• Task brief:
Print every line of the entries below character for character, leaving out the pictures.

(Supplied information begins)

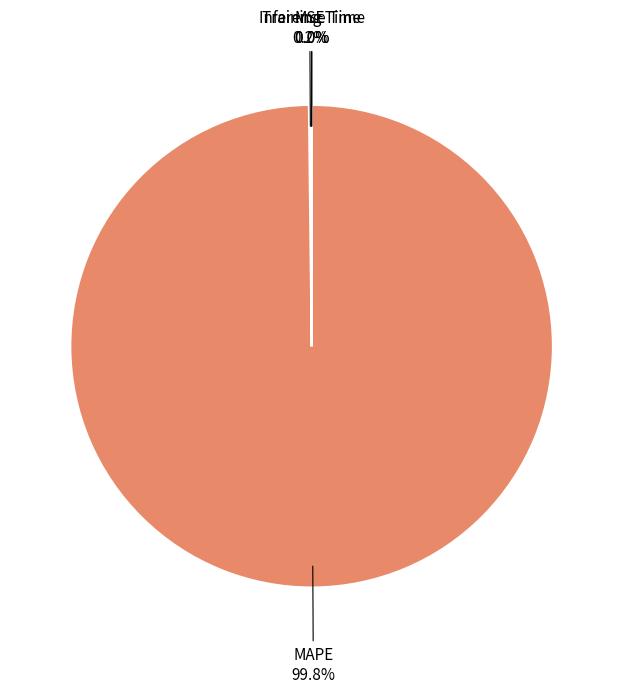

Which slice represents more than half of the pie?

MAPE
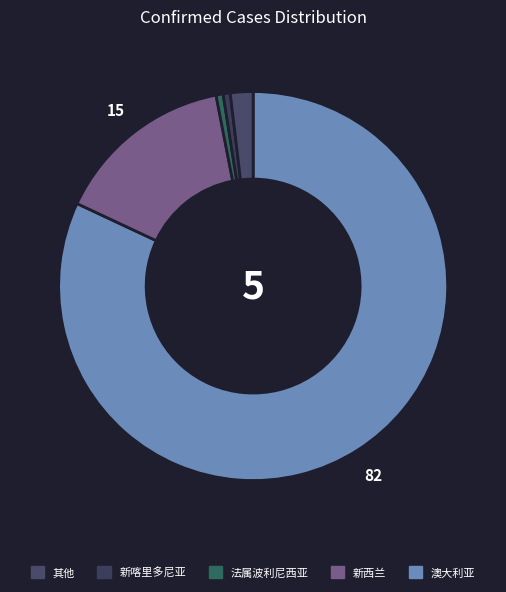

Is there any slice that represents more than half of the pie?

Yes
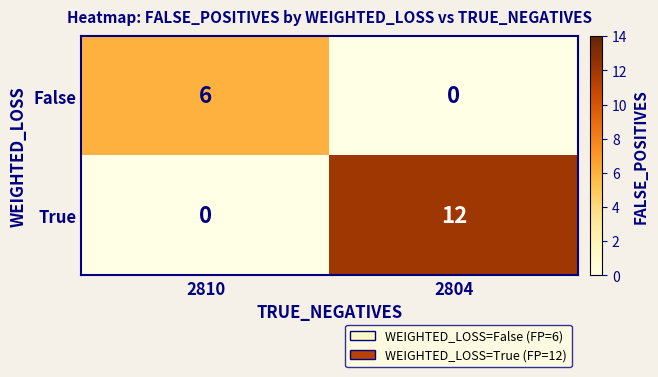

Which series changed the most between 2810 and 2804?

True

(Supplied information ends)

• Exercise response:
Which slice represents more than half of the pie?

MAPE

Is there any slice that represents more than half of the pie?

Yes

Which series changed the most between 2810 and 2804?

True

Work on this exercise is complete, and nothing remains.